Selamat Datang Century Jilid 2
“Lebih dari 10 Bank Tak Sehat”. Judul berita di harian Kompas tanggal 21 Juli 2012 menyentak perhatian penulis. Pernyataan Gubernur Bank Indonesia, Darmin Nasution yang menyatakan, bahwa Bank Indonesia mendorong konsolidasi terhadap bank-bank yang tidak Menarik sekali pernyataan Gubernur BI atas hal ini. Mengapa? Karena masih segar dalam ingatan masyarakat Indonesia terhadap kasus Bank Mutiara (d/h. Bank Century).
Sejarah berdirinya Bank Century (BC) diawali dengan adanya merger Bank Century Intervest Corporation (Bank CIC) dengan Bank Pikko dan Bank Danpac pada 6 Desember tahun 2004.
Salah satu tujuan Bank Indonesia dalam menjalankan fungsi pengawasan bank
adalah untuk mewujudkan sistem perbankan yang sehat, agar dapat berperan sebagai sarana
transmisi kebijakan dalam menjaga kestabilan harga.

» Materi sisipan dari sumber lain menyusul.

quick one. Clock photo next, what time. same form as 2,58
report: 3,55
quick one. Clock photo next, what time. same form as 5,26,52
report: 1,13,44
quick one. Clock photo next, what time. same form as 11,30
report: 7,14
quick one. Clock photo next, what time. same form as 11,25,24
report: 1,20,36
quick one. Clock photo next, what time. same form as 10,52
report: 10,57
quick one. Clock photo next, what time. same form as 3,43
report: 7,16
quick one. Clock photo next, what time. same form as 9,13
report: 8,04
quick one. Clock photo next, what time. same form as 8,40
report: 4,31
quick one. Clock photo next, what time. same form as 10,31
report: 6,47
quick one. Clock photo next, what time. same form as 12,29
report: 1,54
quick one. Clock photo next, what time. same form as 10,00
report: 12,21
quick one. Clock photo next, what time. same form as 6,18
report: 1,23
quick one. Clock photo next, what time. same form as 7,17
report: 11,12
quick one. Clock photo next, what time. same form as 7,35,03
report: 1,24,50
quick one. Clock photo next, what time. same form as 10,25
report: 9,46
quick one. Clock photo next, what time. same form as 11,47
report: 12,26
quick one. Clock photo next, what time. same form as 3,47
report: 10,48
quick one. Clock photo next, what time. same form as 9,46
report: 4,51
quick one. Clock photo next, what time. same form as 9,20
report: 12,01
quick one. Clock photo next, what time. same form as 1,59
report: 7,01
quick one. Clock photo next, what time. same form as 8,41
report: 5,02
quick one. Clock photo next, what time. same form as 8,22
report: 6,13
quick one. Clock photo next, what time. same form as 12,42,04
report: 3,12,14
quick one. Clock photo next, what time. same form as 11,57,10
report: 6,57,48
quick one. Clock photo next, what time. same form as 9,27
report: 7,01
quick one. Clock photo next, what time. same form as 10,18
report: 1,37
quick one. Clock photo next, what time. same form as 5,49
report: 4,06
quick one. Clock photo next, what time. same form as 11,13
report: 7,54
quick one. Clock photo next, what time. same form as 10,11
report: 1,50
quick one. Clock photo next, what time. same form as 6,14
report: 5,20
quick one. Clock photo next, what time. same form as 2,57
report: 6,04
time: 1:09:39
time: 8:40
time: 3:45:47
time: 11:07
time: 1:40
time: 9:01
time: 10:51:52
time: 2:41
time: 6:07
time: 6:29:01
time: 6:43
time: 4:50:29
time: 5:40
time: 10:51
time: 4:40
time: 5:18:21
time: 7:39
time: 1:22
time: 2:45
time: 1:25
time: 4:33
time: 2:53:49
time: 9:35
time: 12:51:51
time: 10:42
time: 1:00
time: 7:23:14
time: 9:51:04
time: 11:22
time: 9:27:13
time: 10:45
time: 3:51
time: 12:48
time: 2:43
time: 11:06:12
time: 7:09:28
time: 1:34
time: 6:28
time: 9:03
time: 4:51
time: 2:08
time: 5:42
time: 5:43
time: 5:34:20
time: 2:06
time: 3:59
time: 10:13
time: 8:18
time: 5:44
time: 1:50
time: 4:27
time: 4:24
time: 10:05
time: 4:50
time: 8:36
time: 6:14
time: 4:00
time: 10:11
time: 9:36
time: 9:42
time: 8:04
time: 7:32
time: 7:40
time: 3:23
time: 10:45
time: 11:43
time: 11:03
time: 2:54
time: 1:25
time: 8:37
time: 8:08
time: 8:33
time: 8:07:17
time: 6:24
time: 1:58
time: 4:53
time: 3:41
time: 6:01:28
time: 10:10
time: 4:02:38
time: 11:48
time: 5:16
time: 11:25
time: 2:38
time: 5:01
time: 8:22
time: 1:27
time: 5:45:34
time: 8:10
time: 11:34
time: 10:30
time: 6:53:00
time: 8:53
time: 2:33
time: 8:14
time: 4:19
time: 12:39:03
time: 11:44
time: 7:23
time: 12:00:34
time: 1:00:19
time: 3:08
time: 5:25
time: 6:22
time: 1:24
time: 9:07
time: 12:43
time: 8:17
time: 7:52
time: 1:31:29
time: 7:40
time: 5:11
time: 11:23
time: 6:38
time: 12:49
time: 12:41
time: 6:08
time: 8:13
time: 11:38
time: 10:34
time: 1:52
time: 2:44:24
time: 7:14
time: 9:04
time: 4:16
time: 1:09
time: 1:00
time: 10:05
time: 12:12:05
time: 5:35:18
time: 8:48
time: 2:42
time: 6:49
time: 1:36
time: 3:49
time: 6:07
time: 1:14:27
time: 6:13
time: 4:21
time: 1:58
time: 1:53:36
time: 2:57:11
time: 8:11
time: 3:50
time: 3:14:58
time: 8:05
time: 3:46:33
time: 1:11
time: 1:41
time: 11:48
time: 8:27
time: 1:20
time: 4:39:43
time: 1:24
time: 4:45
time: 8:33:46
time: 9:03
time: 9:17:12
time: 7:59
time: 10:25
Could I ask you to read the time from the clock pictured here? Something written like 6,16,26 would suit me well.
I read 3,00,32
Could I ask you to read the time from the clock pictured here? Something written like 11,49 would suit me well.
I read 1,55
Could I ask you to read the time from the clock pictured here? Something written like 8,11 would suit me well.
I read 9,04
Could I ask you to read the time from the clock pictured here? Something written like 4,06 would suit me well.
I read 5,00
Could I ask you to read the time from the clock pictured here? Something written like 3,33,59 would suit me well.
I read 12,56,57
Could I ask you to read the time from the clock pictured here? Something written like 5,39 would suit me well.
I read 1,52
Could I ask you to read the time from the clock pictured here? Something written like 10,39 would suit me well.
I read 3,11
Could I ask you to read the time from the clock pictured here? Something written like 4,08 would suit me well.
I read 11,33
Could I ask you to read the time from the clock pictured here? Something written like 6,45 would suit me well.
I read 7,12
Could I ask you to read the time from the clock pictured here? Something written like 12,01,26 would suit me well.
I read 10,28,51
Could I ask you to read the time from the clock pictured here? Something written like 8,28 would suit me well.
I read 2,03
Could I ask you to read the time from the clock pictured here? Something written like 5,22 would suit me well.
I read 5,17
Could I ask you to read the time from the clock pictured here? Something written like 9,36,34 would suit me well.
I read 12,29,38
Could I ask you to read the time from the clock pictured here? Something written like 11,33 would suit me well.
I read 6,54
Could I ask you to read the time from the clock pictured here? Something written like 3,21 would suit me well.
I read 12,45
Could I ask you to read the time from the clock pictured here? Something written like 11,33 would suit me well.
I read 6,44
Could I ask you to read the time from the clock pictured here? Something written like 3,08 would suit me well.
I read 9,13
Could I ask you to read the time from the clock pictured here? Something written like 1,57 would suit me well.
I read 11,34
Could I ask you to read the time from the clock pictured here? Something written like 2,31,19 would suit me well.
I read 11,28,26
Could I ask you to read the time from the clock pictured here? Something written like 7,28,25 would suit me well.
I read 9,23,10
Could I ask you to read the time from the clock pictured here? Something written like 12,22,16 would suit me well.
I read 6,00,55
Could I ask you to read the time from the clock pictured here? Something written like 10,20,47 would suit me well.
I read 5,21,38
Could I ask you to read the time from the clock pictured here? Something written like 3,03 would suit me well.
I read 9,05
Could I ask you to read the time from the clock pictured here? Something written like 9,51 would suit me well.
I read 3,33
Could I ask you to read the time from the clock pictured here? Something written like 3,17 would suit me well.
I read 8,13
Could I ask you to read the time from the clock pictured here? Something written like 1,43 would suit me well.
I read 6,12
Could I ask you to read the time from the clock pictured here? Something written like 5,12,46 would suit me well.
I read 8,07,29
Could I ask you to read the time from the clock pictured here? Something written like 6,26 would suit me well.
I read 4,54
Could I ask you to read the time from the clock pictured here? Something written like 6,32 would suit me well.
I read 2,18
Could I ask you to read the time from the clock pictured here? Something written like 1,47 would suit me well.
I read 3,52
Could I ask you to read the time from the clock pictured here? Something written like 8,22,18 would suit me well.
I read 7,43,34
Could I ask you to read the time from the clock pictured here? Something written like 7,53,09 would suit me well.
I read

Dalam kaitan ini apabila bank mengalami kesulitan yang membahayakan
kelangsungan usahanya, maka sesuai Pasal 37 ayat (1) Undang-Undang No. 7 Tahun
1992 sebagaimana diubah dengan Undang-Undang No.10 Tahun 1998 tentang Perbankan,
maka Bank Indonesia (BI) mengambil langkah-langkah penyelamatan antara lain melalui
penambahan modal, penggabungan usaha (merger) dan menjual bank kepada pihak lain
(melalui proses akuisisi).
Dalam kasus merger BC, untuk mempermudah implementasi dari Pasal 37 ayat (1)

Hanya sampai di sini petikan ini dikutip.